The Italian wine and spirits group, Campari, posted a net profit for 2002 of €86.7m (US$92.9m), representing a 36.7% rise from 2001 and ahead of analysts’ forecasts.

The Multex Global Estimates consensus forecast had put Campari’s 2002 net profit at €63m and Campari said that sales growth and tax incentives had helped it beat forecasts.

Group turnover, swelled by acquisitions, rose by 34% to €661m, while 2002 earnings before interest tax, depreciation and amortisation (EBITDA) increased by 39.7% to €160m. Operating profit was up 29.4% at €114.7m.

Campari reported that its international sales in 2002 exceeded its sales in Italy for the first time. The US was its second largest market, accounting for 30.3% of sales, with Italy accounting for 47%.

Campari’s CEO, Marco Perelli Cippo, said he was forecasting a rise in turnover of between 9% and 10% for 2003 but anticipated a year of consolidation. “We are expecting revenue growth of 9% to 10%,” Perelli Cippo said. “In 2003 we must consolidate our acquisitions and maintain the revenue levels and profitability of those acquisitions.”

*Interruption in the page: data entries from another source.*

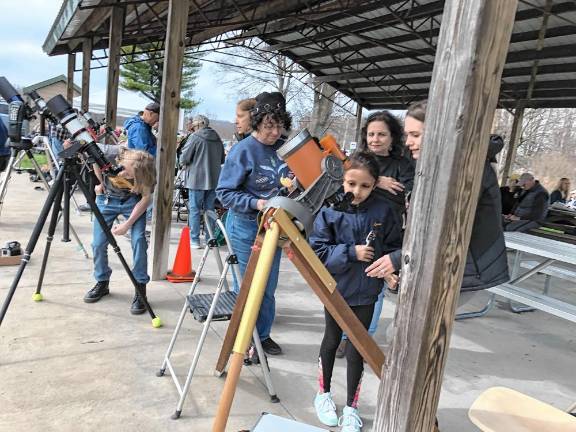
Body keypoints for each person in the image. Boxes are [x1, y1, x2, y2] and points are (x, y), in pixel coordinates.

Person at [367, 100, 509, 308]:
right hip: (442, 263)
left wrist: (397, 259)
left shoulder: (465, 169)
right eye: (408, 135)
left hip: (463, 267)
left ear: (439, 132)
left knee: (412, 332)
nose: (408, 142)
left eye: (415, 135)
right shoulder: (441, 164)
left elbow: (445, 229)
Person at [309, 152, 402, 432]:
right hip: (335, 289)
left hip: (367, 292)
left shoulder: (385, 211)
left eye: (365, 186)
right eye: (351, 184)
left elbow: (397, 246)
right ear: (342, 180)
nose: (356, 191)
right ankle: (323, 394)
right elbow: (317, 250)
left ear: (375, 185)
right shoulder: (329, 209)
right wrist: (351, 252)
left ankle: (352, 406)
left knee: (357, 348)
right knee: (331, 339)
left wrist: (392, 270)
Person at [216, 91, 292, 356]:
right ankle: (243, 338)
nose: (275, 132)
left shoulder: (285, 148)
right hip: (247, 226)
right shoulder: (243, 150)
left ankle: (263, 334)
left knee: (268, 287)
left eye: (280, 125)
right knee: (246, 287)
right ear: (258, 122)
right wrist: (257, 203)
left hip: (275, 227)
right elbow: (224, 192)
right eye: (270, 125)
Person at [336, 111, 411, 357]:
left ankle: (361, 337)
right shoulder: (355, 159)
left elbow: (408, 194)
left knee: (374, 284)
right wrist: (377, 181)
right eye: (371, 134)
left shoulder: (403, 165)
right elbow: (341, 182)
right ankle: (345, 333)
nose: (375, 139)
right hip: (352, 228)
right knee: (346, 285)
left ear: (393, 137)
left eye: (381, 134)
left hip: (383, 232)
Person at [82, 146, 156, 314]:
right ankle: (102, 282)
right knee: (98, 244)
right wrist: (100, 183)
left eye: (129, 175)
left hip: (132, 202)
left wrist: (127, 225)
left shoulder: (147, 171)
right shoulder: (110, 153)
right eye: (123, 170)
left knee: (138, 240)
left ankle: (140, 287)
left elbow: (145, 199)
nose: (122, 175)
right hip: (107, 200)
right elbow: (91, 153)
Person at [178, 115, 225, 248]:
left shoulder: (195, 137)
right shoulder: (217, 137)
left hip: (196, 179)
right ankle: (210, 239)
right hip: (214, 179)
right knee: (210, 209)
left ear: (197, 125)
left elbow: (184, 158)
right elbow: (222, 159)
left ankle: (195, 240)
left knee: (194, 210)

However, Perelli Cippo did not rule out further acquisitions if there were appropriate targets and the conditions were right. But the CEO added that the US-Iraq war introduced an uncertainty into forecasts which could not be accounted for. “No one can know what impact a war will have on consumer spending and business,” he said. “It is a variable beyond control.”